Pour l’honneur de l’École

Des progrès, en bonne foi (si on y consent !) incontestables, n’ont cessé d’être obtenus, tout au long du XXe siècle, dans l’organisation et le fonctionnement du système éducatif et scolaire. N’en déplaise à des censeurs d’esprit chagrin, ces progrès doivent être reconnus : ils honorent tous les acteurs qui ont laborieusement participé à leur difficile accomplissement.

Mais ces progrès mêmes, par logique et bon sens, doivent inciter à en rechercher encore d’autres, en patiente persévérance mais à l’écart des passions aveugles, indécentes. Dont acte aux contempteurs !

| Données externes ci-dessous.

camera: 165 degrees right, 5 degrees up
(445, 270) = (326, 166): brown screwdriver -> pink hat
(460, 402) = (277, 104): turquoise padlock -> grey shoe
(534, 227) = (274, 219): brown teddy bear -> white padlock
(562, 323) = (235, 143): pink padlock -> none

Il est vrai qu’il reste nombre de questions brûlantes à aborder, notamment celle d’une amélioration de l’égalité des chances promises aux jeunes Français exposés à l’échec scolaire et à une orientation encore négative. Les recherches faites et en cours permettent d’espérer, en continuité, des avancées possibles sur ce point, essentiel mais complexe, ainsi que des remédiations aux inégalités rémanentes entre les régions françaises et les établissements scolaires. C’est ce défi qualitatif, rugueux(1), qui reste posé aux responsables et aux enseignants, en coopération avec les élèves et leurs parents.

Mais ce défi est lancé au sein d’un monde humain se modifiant dans toutes ses dimensions et articulations. Sous nos yeux et nos doigts ou à nos oreilles, effectivement, les réalités sociales et les échanges se complexifient, les interactions entre les personnes enflent démesurément.

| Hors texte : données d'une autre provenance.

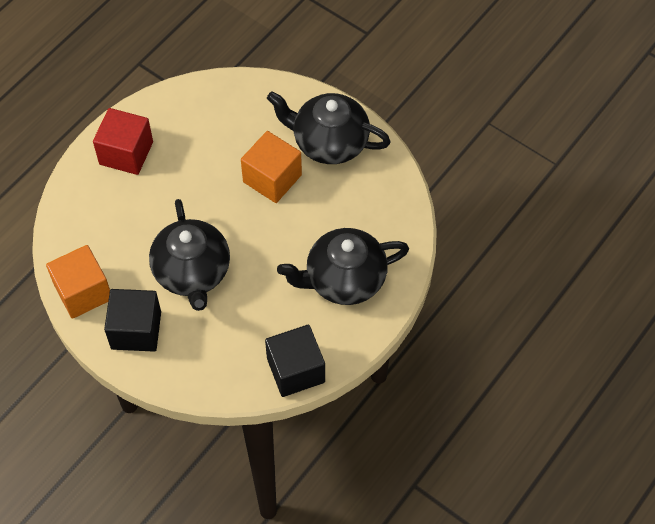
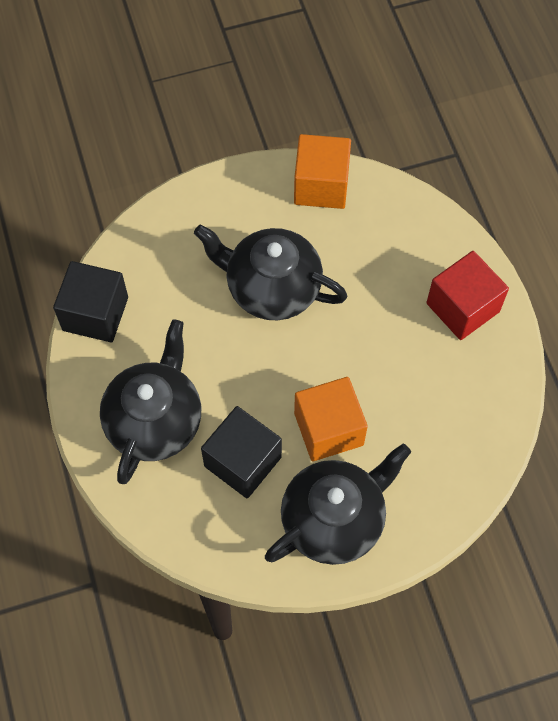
camera: 125 degrees right, 5 degrees up
(136, 330) = (246, 206): black cube -> black cube (242, 461)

Les littératures et les arts se dilatent et s’interfertilisent planétairement. La science est entrée en une expansion « sidérante ». Les technologies se multiplient exponentiellement et s’affinent (se « biologisent») ou miniaturisent des usages. L’économie se mondialise à grandes enjambées et apnées. Les savoirs et les informations explosent quantitativement.

Face à ce rythme de changement et de production endiablé, l’École doit accorder ses « évolutions », raisonnablement, en conservant quelque digne équilibre, sans spasme ni raideur, autant que possible. Elle doit se reconnaître « comme organisation apprenante » et intégrer en elle « le changement comme processus systémique » selon les termes de l’inspecteur général Alain Michel. Car « le changement n’est pas oeuvre de mécanicien. C’est une aventure collective qui s’invente sans cesse avec une part d’incertitude » (1).

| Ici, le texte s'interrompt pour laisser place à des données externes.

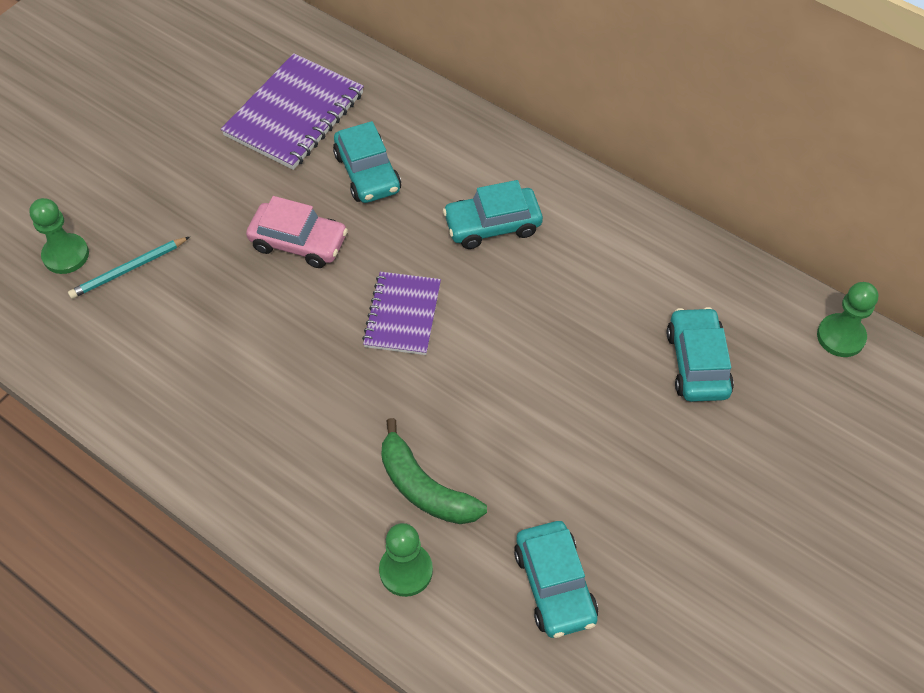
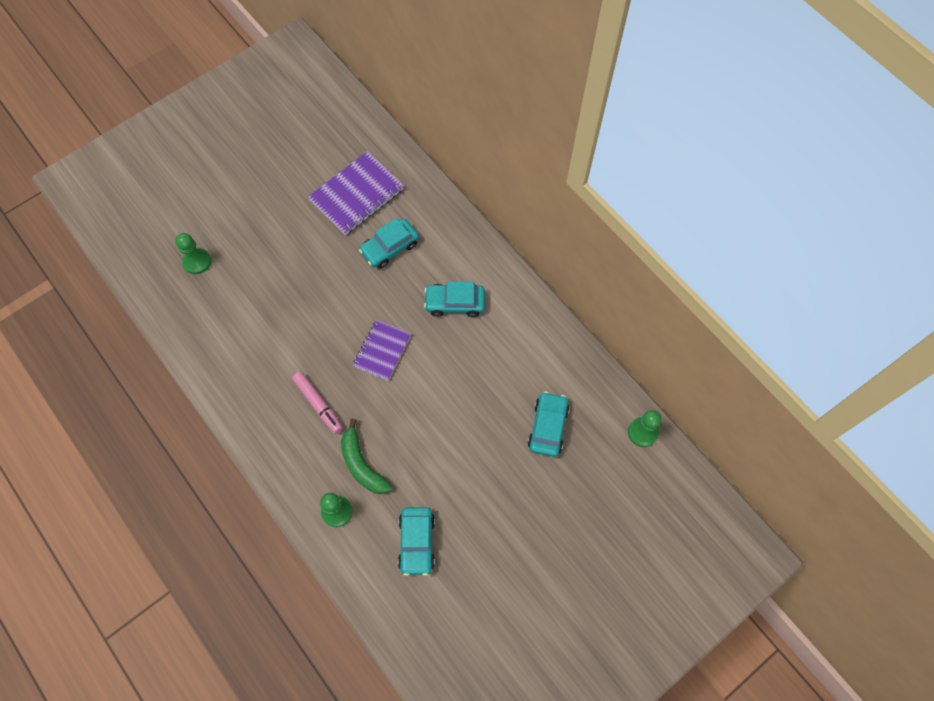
camera: 15 degrees right, 10 degrees up
(128, 269) = (231, 280): turquoise pencil -> none
(299, 242) = (335, 286): pink car -> none
(324, 415) = (318, 404): none -> pink marker
(367, 173) = (390, 247): turquoise car -> turquoise car turned 60 degrees clockwise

Et ce n’est sûrement pas l’oeuvre d’imprécateurs irréalistes et tonitruants, enfermés dans les incertitudes d’un « romantisme du mépris ».

En cette aventure collective, démocratique, républicaine, audacieuse, il devient primordial, dès lors, de garantir une suffisante « bonne contenance » à chacun des jeunes, sans exception ni exclusion : afin d’assurer une juste cohésion dans le système éducatif et culturel. Car il convient que tous « tiennent le coup » à l’École, pour se préparer à maintenir ensemble, sans faille ni « démaillage », la trame humaniste et sociale de la Cité.

Mais il faut, à cet effet, face au déferlement des connaissances et des richesses culturelles, ou devant le foisonnement des réquisitions sociales, éviter les surcharges et les excès diarrhéiques, dissuasifs pour un grand nombre. Il faut donc organiser en « reliance » la variété, choisir et savoir simplifier, mais en dégageant une intelligente rigueur.

Car simplifier significativement, en responsabilité enseignante, ne revient pas à réduire la rigueur et la qualité attendues en chaque voie de réalisation, mais s’entend, bien au contraire, à les situer efficacement en des rencontres ou occasions utiles sans brusquerie. Pourrait-on ne pas entendre Pindare, en sa Treizième Olympique : « Il y a une mesure en toutes choses et savoir la saisir est la première des sciences »?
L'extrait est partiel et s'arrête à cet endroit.